Haramnya Memutuskan Tali Silaturahim

Imam Ahmad juga meriwayatkan sebuah hadis sebagai berikut:

Sesungguhnya amal perbuatan anak cucu Adam dihaturkan kepada Allah pada kamis dan malam jum’at, lalu tidak diterima amal perbuatan orang yang suka memutuskan tali silaturahim.”

Sedang Al Ashbihani meriwayatkannya dari Abdullah bin Abi Aufa bahwa Rasulullah saw telah bersabda sebagai berikut:

Kami pernah duduk-duduk bersama Rasulullah saw, lalu bersabda, “Jangan duduk di sisi kami orang yang memutuskan tali silaturahim dengan kerabatnya.”

Lalu berdiri salah seorang pemuda dari kami, lalu mendatangi bibinya, dimana diantara keduanya sedang terjadi sesuatu yang tidak menyenangkan.

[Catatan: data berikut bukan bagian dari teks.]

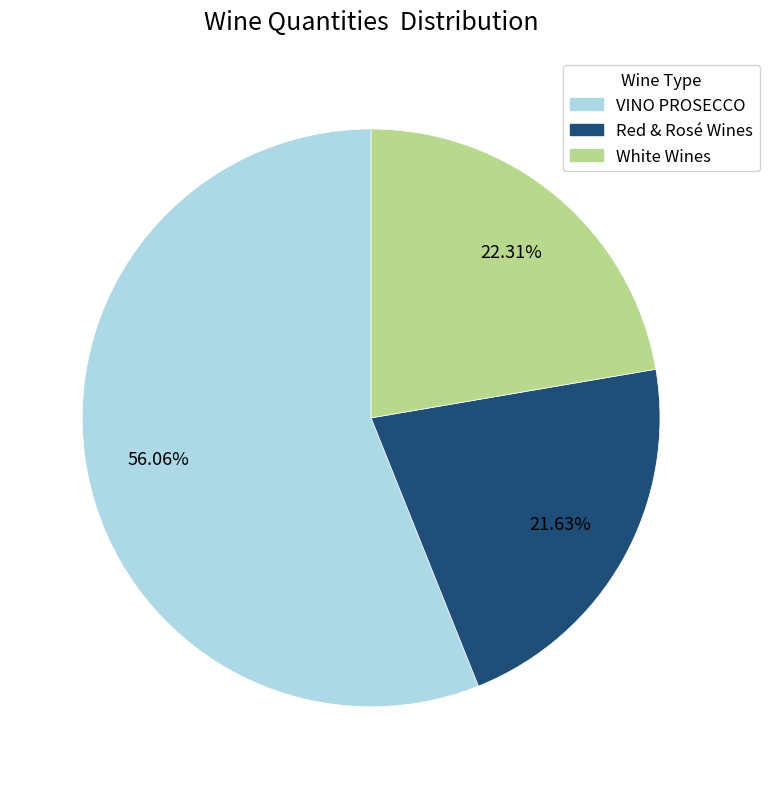

Is there a majority slice in this chart?

Yes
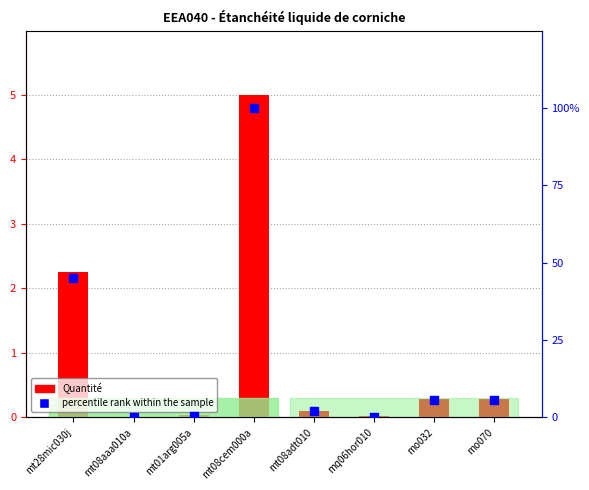

Which series has the largest Y range (max minus min)?

percentile rank within the sample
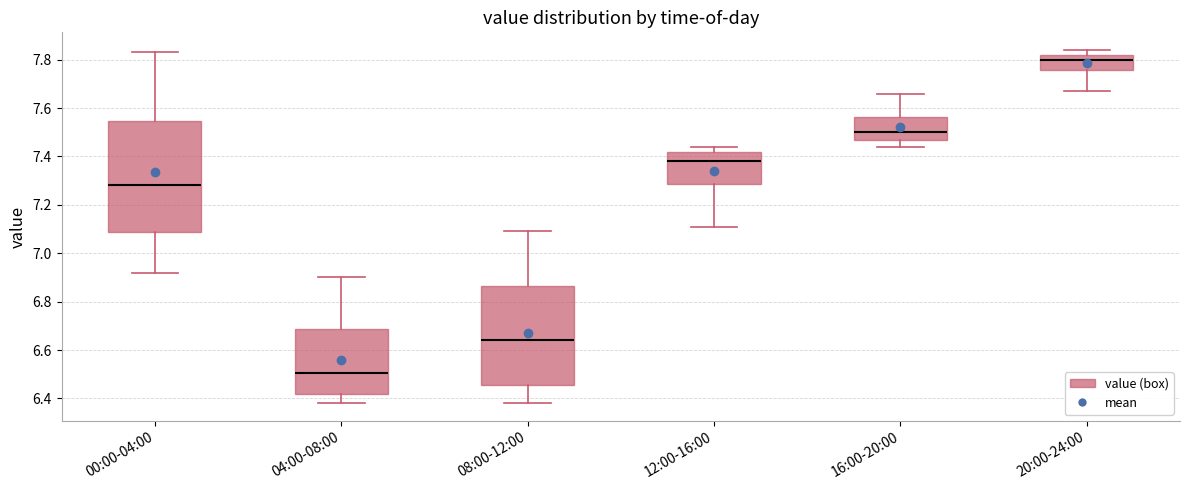

Reading left to right, read every box against the y-axis: the position of its median line, the range the box covers, and the ends of its whiskers. The values are not printed on the chart, so give them approximately, as read against the axis.

00:00-04:00: median 7.28, box 7.08 to 7.54, whiskers 6.92 to 7.84
04:00-08:00: median 6.50, box 6.42 to 6.68, whiskers 6.38 to 6.90
08:00-12:00: median 6.64, box 6.46 to 6.86, whiskers 6.38 to 7.10
12:00-16:00: median 7.38, box 7.28 to 7.42, whiskers 7.12 to 7.44
16:00-20:00: median 7.50, box 7.48 to 7.56, whiskers 7.44 to 7.66
20:00-24:00: median 7.80, box 7.76 to 7.82, whiskers 7.68 to 7.84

Pemuda itu minta maaf kepadanya, kemudian kembali ke majelis lagi.

Lalu Rasulullah saw bersabda, “Sesungguhnya rahmat tidak akan turun kepada suatu kaum yang di dalamnya terdapat orang yang memutuskan tali silaturahim dengan kerabatnya.”

Muhammad Al Bakari juga pernah pernah mengatakan bahwa sesungguhnya ayahnya bernama Zainal Abidin telah berkata kepadanya, “Janganlah kamu berteman dengan orang yang suka memutuskan tali silaturahim. Karena sesungguhnya aku telah menemukan ia dalam keadaan terkutuk di dalam kitab suci dalam 3 ayat, yaitu Al Baqarah ayat 27, Ar Ra’d ayat 25, dan Muhammad ayat 23.”

Imam Turmudzi dan Ibnu Majah telah meriwayatkan dari Abu Bakar r.a, bahwa Rasulullah saw telah bersabda:

Tiada suatu dosa yang lebih layak untuk disegerakan siksanya oleh Allah di dunia di samping apa yang disediakan nanti di akhirat daripada penganiayaan dan memutuskan tali silaturahim.”